YOUR OBJECTIVE:
Pick out each line of the records in which the word "result" appears.

(Extracted data entries)
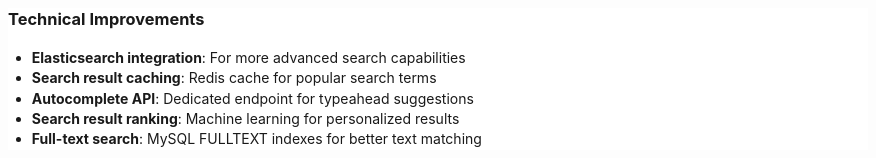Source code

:### Technical Improvements
- **Elasticsearch integration**: For more advanced search capabilities
- **Search result caching**: Redis cache for popular search terms
- **Autocomplete API**: Dedicated endpoint for typeahead suggestions
- **Search result ranking**: Machine learning for personalized results
- **Full-text search**: MySQL FULLTEXT indexes for better text matching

EXERCISE ANSWER:
- **Search result caching**: Redis cache for popular search terms
- **Search result ranking**: Machine learning for personalized results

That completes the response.